Sunday, October 6, 2013

Stuck in the real world

Yesterday. Saturday.  No scheduled events.  Time to catch up on resting and chores.

I had company two weeks ago.  Two people staying for five days.  I arranged furniture differently for their visit.  Yesterday, I finally had time to put it bag.  Dragging mattresses and box springs about the house.  Moving things here and there.  Did three loads of laundry: one was my regular laundry, the other two were sheets and towels from my guests. When I do laundry, that means carrying a bag of laundry down stairs to the laundromat, walking back up the stairs to wait at home, then walking downstairs to go back to the laundromat, carrying the bag of wet laundry back up the stairs, and then climbing on a chair to reach the place where I hang to wet laundry.  Or for loads that go in the dryer, there's the additional trip down and up the stairs to put move the clothes from washer to dryer.

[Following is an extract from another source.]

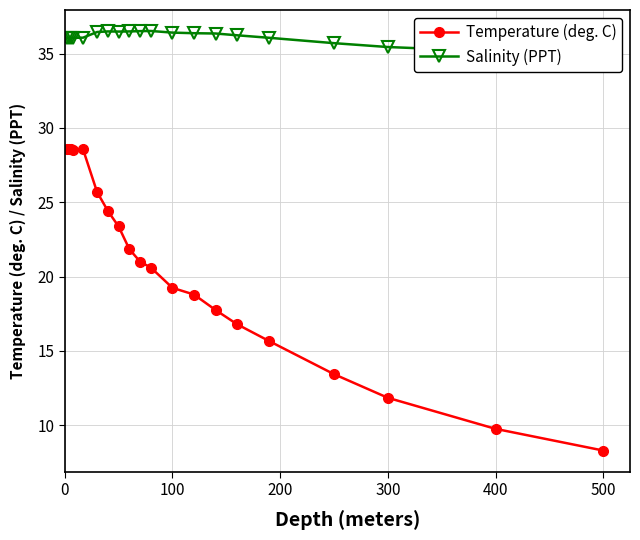

What is the difference between the second highest and minimum values in the Salinity (PPT) series?

1.5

My knees have been hurting me for the past two weeks.  Every trip on the stairs hurts them.  Every time I climb up on the chair to hang the laundry hurts them.

Once I got to the laundromat before the clothes were ready.  I did not want to sit down, because lowering myself into the chair would hurt my knees, and getting up from the chair would hurt my knees.  But I was so tired.  I chose to sit.

I had more laundry to do, but I decided three loads was all I could take.  I was feeling light-headed and shaky.  Would eating something help?

One more thing to do before I could go to bed for the rest of the day.  I went out in the car.  Should I be driving when I was feeling so light-headed and shaky? I went to the library and got two books to pass the time while resting.  And I got a sandwich for lunch.

When I got home, it was maybe around 2:30pm, and I felt it was well past time to retire for the day.  I got in bed with my two  library books.  I did get up several times thereafter for food and the bathroom, but I was no longer aspiring to get anything done.

I finished the first book around 9:30pm, an ideal bedtime for me.  But the story continues in the second book, so I kept on reading.

I finish reading about 1:45am.  I turn out the light and try to sleep.  Still awake at 2:45, I get up and go to the computer.  I catch up on Facebook, and return to bed at 3:20am.  Finally I sleep.

The books were The Girl of Fire and Thorns and The Crown of Embers by Rae Carson.  The story is spread over three books.  My library only has two.  So they have left me hanging, not able to finish the story.

It is a story of empowerment.  In the second book, the main character does what she needs to do in order to be strong, to protect her people.  But in the end of the second book she takes control of her life.  She says, I'm no longer going to do the things I have to do in order to succeed.  I'm going to do the things I know are right instead.  Even if it means losing my power, I'm going to be true to myself.  And in being willing to let go of power, she at last has power, the power to be true to herself.

The way she seizes her own life is what I long to do, but how can I? I can't quit my job, because I know no other way to live.  In reality, there's no one true path that we can courageously choose.  In the real world, I can barely do laundry and feed myself.